→ Input data
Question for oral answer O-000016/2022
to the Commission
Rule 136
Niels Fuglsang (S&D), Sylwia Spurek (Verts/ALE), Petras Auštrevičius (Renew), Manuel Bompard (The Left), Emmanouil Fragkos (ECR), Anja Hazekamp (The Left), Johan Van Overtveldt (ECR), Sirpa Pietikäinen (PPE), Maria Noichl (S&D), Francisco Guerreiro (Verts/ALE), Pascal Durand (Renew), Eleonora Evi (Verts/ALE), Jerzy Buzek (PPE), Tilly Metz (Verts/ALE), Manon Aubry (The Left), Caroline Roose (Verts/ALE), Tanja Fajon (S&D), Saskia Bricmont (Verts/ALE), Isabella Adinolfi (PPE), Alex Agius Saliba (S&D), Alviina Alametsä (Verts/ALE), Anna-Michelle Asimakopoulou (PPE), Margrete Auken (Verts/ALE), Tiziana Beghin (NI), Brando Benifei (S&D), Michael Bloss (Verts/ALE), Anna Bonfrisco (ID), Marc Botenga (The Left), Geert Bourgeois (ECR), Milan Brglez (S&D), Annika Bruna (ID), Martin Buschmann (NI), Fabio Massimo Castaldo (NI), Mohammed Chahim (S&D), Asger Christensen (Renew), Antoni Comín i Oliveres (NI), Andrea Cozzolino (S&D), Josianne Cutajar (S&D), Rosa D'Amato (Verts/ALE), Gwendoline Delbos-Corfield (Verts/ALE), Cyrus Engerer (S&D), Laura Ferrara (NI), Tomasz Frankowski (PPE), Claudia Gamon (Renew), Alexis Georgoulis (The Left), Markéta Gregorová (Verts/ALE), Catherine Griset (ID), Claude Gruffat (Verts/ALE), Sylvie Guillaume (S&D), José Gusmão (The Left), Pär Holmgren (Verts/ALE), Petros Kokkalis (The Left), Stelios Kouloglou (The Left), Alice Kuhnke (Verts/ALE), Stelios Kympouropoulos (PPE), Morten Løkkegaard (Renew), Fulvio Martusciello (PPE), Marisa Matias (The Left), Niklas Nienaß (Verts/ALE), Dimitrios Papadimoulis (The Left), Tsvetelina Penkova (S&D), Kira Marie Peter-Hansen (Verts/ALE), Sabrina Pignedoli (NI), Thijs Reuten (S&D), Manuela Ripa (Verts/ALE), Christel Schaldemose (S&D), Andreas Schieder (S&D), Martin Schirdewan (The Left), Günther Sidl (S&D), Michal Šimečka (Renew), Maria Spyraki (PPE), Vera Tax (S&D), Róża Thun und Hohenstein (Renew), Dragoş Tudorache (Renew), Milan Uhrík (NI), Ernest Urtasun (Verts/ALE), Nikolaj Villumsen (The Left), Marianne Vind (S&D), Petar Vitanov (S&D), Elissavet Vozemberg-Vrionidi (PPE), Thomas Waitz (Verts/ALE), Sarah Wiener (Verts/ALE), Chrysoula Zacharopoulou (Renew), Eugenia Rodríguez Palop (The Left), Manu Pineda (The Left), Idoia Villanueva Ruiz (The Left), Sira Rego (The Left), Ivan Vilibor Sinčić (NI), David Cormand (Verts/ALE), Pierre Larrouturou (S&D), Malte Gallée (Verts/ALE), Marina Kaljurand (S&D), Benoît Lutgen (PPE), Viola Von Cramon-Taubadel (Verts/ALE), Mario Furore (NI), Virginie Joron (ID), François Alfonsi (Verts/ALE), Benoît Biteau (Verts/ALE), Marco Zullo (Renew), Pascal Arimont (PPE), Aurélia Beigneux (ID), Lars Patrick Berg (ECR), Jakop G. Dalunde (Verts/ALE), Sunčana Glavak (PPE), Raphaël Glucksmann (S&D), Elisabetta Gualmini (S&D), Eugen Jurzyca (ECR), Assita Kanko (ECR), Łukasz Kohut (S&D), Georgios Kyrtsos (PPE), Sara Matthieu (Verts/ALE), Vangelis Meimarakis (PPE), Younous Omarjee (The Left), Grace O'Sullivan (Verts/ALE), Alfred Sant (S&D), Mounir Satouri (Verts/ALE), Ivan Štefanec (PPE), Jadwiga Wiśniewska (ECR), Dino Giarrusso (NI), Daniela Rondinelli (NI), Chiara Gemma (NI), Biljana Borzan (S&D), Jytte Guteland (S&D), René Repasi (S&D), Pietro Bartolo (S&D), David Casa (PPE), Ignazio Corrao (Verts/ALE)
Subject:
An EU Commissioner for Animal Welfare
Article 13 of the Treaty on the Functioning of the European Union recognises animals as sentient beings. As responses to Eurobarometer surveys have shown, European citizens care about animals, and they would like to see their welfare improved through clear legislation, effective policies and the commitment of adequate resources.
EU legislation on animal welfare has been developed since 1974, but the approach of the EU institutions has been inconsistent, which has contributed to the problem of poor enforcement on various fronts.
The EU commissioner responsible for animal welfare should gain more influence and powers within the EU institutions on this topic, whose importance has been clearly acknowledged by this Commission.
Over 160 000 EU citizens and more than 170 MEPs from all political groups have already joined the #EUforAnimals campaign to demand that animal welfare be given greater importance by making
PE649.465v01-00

→ Work request
Where does the word "legislation" occur in the records? Return every line that holds it.

→ Solution to this problem
Article 13 of the Treaty on the Functioning of the European Union recognises animals as sentient beings. As responses to Eurobarometer surveys have shown, European citizens care about animals, and they would like to see their welfare improved through clear legislation, effective policies and the commitment of adequate resources.
EU legislation on animal welfare has been developed since 1974, but the approach of the EU institutions has been inconsistent, which has contributed to the problem of poor enforcement on various fronts.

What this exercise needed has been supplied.